3.2.9. Weil sofort nach Inschubhaftnahme die Erlangung eines Heimreisezertifikates für den Bf betrieben wurde, und dies nach Erlassung des
§ 68 AVG-Bescheids des Bundesasylamtes EAST Ost am 29.03.2011 bereits am 31.03.2011 fortgesetzt wurde, hat die belangte Behörde auch unverzüglich alle nötigen Schritte gesetzt, um die Schubhaft so kurz wie möglich zu halten. Die Anhaltung des Beschwerdeführers erfolgte innerhalb des zeitlichen Rahmens des § 80 FPG. Es ist auch nicht ersichtlich, dass das Ziel der Schubhaft nicht realisierbar ist, daher ist deren weitere Aufrechterhaltung zum gegenwärtigen Zeitpunkt zulässig.

 

Es war somit spruchgemäß zu entscheiden.

 

4. Gemäß § 79a AVG iVm. § 83 Abs.2 FPG hat die im Verfahren nach § 67c AVG obsiegende Partei Anspruch auf Ersatz ihrer Aufwendungen durch die unterlegene Partei.

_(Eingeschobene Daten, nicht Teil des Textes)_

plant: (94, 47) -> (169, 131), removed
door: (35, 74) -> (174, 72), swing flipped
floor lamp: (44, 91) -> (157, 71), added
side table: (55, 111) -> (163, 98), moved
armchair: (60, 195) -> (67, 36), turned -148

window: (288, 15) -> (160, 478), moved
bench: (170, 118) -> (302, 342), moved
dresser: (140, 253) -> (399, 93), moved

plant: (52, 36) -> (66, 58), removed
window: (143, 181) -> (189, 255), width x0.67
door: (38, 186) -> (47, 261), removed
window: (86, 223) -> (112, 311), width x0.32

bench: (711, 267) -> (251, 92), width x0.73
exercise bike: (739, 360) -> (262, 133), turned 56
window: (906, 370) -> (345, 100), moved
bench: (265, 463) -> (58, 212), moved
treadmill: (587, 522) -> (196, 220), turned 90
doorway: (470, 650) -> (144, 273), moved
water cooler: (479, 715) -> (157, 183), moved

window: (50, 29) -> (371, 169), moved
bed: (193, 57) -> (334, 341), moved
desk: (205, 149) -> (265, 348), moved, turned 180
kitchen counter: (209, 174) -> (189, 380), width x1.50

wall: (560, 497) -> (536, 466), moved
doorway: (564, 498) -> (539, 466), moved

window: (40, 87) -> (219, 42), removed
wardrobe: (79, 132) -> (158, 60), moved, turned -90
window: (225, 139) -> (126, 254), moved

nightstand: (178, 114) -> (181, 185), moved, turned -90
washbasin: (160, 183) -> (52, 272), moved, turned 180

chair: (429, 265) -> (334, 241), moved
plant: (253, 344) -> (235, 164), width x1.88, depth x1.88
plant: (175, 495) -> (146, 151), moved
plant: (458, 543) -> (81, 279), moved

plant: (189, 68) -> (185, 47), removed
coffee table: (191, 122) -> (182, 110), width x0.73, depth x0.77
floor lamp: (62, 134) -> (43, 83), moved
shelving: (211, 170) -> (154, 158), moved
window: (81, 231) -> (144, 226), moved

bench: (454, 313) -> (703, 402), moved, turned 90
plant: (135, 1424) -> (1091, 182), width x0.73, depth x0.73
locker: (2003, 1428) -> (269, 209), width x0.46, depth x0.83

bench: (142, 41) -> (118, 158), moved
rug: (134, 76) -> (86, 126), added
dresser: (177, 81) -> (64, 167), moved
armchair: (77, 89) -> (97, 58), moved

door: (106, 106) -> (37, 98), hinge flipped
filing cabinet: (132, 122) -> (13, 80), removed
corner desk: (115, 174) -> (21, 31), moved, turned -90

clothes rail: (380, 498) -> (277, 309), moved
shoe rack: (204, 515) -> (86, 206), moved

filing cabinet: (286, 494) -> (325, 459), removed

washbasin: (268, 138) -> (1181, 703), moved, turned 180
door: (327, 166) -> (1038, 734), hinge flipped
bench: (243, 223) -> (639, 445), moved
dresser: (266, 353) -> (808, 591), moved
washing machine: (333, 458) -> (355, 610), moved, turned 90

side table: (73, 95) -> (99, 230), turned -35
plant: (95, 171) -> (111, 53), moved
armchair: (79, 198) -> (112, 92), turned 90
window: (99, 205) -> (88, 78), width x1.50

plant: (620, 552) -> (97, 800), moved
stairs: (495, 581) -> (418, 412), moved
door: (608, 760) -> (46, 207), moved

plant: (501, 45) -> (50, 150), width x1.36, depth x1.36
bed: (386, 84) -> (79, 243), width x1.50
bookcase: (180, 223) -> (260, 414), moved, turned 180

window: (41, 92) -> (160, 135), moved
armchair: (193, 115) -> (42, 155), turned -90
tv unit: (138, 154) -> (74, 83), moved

Wird die Beschwerde zurückgewiesen, abgewiesen oder zurückgezogen, dann ist die belangte Behörde die obsiegende und der Beschwerdeführer die unterlegene Partei (§ 79a Abs.3 AVG).

 

Beim vorliegenden Verfahrensergebnis war dem Bund als dem zuständigen Rechtsträger auf Antrag der belangten Behörde der Vorlage- und Schriftsatzaufwand nach den Pauschalbeträgen und der geltenden UVS-Aufwandersatzverordnung (BGBl. II Nr. 456/2008) und damit ein Verfahrensaufwand in Höhe von insgesamt 426,20 Euro zuzusprechen.

 

Rechtsmittelbelehrung:

Gegen diesen Bescheid ist kein ordentliches Rechtsmittel zulässig.

Hinweis:

1. Gegen diesen Bescheid kann innerhalb von sechs Wochen ab seiner Zustellung Beschwerde an den Verfassungsgerichtshof und/oder an den Verwaltungsgerichtshof erhoben werden; diese muss – von gesetzlichen Ausnahmen abgesehen – jeweils von einer bevollmächtigten Rechtsanwältin oder einem bevollmächtigten Rechtsanwalt eingebracht werden. Für jede dieser Beschwerden ist eine Eingabegebühr von 220 Euro zu entrichten.

2. Im gegenständlichen Beschwerdeverfahren sind Stempelgebühren für die Beschwerde von 20,40 Euro angefallen.

 

 

 

Mag. Bergmayr-Mann

 

 

VwSen-401106/5/BMa/Kr vom 6. April 2011

 

Erkenntnis

 

FPG 2005 §76 Abs1;

FPG 2005 §77 Abs1

 

 

 

Die belangte Behörde hat auf Grund des Verhaltens des Bf zu Recht bei der Verhängung der Schubhaft Fluchtgefahr angenommen, sodass die Verhängung der Schubhaft zu Recht erfolgte. Durch sein Verhalten (hervorzuheben ist das zweimalige ungerechtfertigte Entfernen aus der Erstaufnahmestelle, sein unsteter Aufenthalt, die Missachtung des Ladungsbescheids und die Nichtmitwirkung bei der Erlangung des Heimreisezertifikats) hat der Bf dargelegt, dass es ihm darum geht, in Österreich zu bleiben, und er hat es auch in Kauf genommen, in die Anonymität abzutauchen.